■ Problem 1:
In the Samoa travel post, where on the island is Lalomanu Beach located?
■ Problem 2:
Transcribe the stretch of the Samoa travel post from "Here are the" through "also staying here.".

■ Excerpt to read:
####################

Friday, July 2, 2010

Day 7

Our last full day in Samoa we wanted to spend some quality time on the beach. We asked a few locals who all recommended Lalomanu Beach on the southeast corner of the island. This area also took a direct hit from the tsunami almost a year ago.
We made a quick stop at the market place for some final souvenirs and then headed 80 minutes toward the Aleipata district.

You can see from this photo above how high the water came up onto shore. It is truly hard to comprehend, but the ruins that still liter the lower district are stark reminders.

We saw a lot of deserted homes with only the tombstones that remained in front of the property.

We also saw structures that looked like they had remained untouched since the devastation.

In all the different areas we drove through, this is one of the only makeshift crosses we saw. Every other burial place was quite elaborate and well-marked.

The ruins of homes with new cinder blocks next them became a familiar sight in the area.

Here are the remains of a home's foundation and the resilient grave of loved ones.

From what we were told, the beach area and reef system along the coast has completely changed. It is obvious from above water that there is still a lot debris, but despite the beauty of the reef system below the water, locals say it has disrupted the ecosystem.

This beach was particularly beautiful because of its close proximity to outlying islands that are conservation areas.

Lalomanu Beach looking eastward--notice all the construction of beach fales underway.

The beach fales looking westward are also new. The entire beachfront was wiped out during the tsunami.
This beach had the most people on it. We met families from New Zealand and a group of Aussie surfers who were also staying here.
After a few hours on the beach, Hilary was playing with Julia in the water while the rest of us lounged on the beach. We heard Julia say that Hilary needed our help and I guess from the looks of things it didn't seem serious so Dan and I were slow to get up and head over to the water.

####################

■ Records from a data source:
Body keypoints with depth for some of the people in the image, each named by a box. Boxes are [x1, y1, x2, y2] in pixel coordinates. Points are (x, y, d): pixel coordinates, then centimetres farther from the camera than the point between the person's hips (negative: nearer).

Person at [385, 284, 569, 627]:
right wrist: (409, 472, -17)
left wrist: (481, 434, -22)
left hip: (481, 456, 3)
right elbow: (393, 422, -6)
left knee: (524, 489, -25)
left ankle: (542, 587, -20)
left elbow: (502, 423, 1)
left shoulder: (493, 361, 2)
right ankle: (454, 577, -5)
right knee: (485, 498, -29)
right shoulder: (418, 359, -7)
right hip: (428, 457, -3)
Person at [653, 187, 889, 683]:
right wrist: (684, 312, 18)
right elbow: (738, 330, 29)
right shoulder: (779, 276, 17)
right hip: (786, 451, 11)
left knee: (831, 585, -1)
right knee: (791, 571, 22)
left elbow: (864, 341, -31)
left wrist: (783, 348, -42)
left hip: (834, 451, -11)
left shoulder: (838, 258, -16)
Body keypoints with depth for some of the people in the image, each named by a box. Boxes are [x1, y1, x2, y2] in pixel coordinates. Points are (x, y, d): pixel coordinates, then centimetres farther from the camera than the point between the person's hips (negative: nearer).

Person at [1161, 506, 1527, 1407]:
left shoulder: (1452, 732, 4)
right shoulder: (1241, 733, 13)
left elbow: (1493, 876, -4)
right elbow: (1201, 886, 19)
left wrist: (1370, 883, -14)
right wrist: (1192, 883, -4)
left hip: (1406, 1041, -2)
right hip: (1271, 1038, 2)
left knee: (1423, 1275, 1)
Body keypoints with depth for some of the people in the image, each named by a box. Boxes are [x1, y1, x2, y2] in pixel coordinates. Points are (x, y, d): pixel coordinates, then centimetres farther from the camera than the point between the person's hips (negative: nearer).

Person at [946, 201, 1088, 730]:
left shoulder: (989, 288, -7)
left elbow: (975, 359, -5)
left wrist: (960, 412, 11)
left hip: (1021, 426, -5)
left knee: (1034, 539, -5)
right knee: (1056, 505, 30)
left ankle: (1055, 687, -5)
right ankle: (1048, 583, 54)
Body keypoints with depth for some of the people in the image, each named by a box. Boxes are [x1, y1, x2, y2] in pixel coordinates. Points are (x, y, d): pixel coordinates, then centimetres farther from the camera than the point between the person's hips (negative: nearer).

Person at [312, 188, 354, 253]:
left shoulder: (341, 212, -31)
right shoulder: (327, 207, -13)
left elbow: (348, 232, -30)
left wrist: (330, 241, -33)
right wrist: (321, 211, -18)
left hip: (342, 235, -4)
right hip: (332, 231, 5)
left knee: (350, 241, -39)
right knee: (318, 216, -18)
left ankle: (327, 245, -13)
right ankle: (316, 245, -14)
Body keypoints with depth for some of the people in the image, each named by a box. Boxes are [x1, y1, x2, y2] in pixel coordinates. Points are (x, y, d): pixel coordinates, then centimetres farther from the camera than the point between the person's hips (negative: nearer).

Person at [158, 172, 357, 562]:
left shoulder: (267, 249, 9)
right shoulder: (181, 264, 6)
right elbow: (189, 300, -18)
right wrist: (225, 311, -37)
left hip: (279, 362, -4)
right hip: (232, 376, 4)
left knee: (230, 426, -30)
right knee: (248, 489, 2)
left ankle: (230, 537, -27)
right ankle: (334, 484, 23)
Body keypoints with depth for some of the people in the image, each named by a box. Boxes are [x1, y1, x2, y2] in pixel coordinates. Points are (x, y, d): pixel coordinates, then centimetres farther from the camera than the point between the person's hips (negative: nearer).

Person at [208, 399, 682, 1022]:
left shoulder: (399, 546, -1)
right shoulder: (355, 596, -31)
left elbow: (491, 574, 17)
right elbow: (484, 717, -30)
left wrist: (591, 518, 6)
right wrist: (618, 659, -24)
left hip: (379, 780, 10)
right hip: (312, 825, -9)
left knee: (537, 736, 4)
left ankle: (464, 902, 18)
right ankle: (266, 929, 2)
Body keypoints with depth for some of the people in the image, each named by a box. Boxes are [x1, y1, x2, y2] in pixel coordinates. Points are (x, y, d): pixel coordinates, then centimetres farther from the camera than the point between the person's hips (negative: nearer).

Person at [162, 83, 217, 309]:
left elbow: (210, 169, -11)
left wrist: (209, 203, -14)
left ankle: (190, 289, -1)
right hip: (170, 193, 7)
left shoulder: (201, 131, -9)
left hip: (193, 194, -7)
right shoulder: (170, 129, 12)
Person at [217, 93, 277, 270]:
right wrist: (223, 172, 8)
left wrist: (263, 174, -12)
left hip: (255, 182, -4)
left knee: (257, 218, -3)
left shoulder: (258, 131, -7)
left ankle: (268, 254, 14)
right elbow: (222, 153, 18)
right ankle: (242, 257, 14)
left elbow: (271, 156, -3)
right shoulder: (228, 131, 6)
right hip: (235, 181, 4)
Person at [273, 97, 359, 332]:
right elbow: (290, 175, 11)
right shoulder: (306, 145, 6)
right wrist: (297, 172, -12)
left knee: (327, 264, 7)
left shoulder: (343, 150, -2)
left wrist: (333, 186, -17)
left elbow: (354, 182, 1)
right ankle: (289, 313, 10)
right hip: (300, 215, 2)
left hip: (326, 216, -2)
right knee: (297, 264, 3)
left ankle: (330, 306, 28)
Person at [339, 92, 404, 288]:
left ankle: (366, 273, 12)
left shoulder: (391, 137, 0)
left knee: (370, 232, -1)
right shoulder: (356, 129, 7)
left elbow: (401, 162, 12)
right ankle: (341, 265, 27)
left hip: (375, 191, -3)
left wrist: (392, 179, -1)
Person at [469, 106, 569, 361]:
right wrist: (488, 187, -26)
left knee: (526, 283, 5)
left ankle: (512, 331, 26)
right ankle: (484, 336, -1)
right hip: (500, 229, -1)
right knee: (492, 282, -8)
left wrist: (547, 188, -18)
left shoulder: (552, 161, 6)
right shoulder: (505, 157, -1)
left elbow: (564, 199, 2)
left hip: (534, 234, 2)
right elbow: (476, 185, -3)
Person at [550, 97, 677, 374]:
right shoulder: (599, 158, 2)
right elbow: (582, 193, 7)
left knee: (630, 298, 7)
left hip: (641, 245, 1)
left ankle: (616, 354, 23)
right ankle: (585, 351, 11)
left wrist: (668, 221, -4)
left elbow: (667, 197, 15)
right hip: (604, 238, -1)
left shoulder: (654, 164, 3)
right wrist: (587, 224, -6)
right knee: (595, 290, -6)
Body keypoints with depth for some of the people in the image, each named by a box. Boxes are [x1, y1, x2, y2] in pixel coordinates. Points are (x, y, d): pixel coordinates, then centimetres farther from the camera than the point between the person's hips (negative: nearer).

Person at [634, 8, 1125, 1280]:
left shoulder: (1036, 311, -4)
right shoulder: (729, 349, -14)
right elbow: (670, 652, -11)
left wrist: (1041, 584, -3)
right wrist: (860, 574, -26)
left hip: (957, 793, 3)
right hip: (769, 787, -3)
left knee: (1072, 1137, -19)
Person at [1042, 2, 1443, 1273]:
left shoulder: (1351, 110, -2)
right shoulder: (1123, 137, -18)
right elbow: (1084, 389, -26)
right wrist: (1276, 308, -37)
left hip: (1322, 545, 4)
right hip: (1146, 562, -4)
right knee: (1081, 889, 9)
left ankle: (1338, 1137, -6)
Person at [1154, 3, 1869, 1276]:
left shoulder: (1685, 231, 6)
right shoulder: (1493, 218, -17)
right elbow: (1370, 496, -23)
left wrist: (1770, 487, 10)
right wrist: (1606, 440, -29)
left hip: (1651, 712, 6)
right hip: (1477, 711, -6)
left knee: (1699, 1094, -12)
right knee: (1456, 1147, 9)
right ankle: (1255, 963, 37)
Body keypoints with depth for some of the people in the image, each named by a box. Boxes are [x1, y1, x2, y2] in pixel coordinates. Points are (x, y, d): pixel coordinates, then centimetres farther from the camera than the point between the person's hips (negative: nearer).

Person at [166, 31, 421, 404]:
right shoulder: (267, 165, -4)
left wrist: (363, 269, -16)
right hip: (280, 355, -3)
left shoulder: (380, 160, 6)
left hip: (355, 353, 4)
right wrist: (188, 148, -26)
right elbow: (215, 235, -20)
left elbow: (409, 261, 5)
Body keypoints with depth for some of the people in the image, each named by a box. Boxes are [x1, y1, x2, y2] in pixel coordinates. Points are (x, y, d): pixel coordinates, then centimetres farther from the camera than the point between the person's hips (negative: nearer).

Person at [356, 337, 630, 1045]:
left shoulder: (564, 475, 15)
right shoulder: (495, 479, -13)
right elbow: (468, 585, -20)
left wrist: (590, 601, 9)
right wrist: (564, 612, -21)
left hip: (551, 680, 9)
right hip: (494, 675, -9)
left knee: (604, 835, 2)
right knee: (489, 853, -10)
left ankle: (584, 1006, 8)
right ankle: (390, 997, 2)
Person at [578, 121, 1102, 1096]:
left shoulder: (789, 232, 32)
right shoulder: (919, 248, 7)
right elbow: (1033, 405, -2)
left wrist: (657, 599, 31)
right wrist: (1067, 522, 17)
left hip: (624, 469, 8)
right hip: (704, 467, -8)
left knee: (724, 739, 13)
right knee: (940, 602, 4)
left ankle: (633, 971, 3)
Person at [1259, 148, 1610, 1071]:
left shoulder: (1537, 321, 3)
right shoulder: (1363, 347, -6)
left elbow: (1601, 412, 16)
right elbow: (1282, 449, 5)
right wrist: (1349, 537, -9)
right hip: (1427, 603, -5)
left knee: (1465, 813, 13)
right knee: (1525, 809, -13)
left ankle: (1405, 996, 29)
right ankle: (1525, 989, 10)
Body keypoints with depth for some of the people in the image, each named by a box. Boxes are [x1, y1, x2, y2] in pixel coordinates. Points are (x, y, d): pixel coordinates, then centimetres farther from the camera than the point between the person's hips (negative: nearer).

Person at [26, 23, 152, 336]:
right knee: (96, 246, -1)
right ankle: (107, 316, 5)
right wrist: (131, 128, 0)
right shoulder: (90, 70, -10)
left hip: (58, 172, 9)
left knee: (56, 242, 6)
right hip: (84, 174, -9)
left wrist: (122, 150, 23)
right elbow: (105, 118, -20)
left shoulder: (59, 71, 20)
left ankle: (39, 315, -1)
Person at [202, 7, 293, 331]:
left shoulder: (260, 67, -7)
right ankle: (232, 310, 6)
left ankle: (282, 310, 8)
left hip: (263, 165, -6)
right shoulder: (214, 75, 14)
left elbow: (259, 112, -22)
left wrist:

####################

■ Task solution 1:
On the southeast corner of the island.

■ Task solution 2:
Here are the remains of a home's foundation and the resilient grave of loved ones.

From what we were told, the beach area and reef system along the coast has completely changed. It is obvious from above water that there is still a lot debris, but despite the beauty of the reef system below the water, locals say it has disrupted the ecosystem.

This beach was particularly beautiful because of its close proximity to outlying islands that are conservation areas.

Lalomanu Beach looking eastward--notice all the construction of beach fales underway.

The beach fales looking westward are also new. The entire beachfront was wiped out during the tsunami.
This beach had the most people on it. We met families from New Zealand and a group of Aussie surfers who were also staying here.